§ **Data listing**

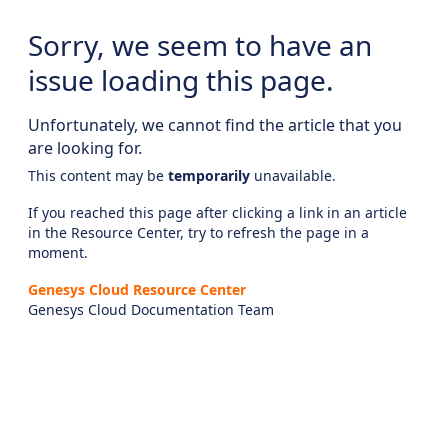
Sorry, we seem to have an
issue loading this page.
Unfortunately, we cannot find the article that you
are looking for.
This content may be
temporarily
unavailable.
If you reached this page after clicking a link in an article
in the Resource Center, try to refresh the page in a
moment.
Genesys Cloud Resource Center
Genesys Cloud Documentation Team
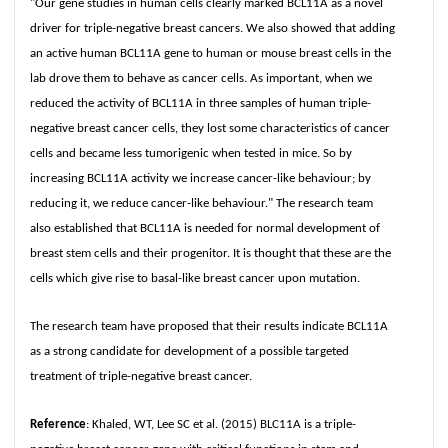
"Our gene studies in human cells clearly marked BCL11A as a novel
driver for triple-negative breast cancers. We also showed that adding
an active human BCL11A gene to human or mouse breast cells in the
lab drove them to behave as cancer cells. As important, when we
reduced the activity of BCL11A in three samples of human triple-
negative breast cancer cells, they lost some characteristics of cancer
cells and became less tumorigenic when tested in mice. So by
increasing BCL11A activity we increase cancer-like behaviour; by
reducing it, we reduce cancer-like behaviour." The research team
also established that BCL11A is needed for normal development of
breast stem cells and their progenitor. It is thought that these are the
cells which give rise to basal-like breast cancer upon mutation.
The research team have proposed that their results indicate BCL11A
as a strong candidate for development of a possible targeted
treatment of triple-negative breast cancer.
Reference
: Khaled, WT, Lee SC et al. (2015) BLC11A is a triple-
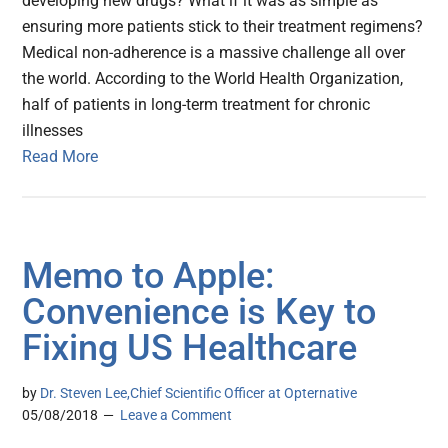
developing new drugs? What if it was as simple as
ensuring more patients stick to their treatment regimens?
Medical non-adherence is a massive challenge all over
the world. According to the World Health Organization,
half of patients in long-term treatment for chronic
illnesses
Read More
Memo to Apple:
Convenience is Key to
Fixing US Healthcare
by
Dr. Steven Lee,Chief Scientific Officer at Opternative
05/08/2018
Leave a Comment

---

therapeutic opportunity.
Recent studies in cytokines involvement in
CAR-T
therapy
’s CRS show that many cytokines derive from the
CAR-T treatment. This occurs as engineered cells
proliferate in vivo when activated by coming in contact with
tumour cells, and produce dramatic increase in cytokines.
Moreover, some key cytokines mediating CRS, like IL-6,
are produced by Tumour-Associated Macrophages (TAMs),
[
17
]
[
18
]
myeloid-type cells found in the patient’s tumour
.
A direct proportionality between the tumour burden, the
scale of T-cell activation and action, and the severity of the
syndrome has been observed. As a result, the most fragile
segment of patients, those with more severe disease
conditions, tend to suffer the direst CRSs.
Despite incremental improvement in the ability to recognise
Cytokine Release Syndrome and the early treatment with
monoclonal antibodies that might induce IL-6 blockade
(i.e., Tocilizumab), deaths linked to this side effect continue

§ **What you should do**
Which lines above hold the string "Center"? Copy every one of them.

§ **Task result**
in the Resource Center, try to refresh the page in a
Genesys Cloud Resource Center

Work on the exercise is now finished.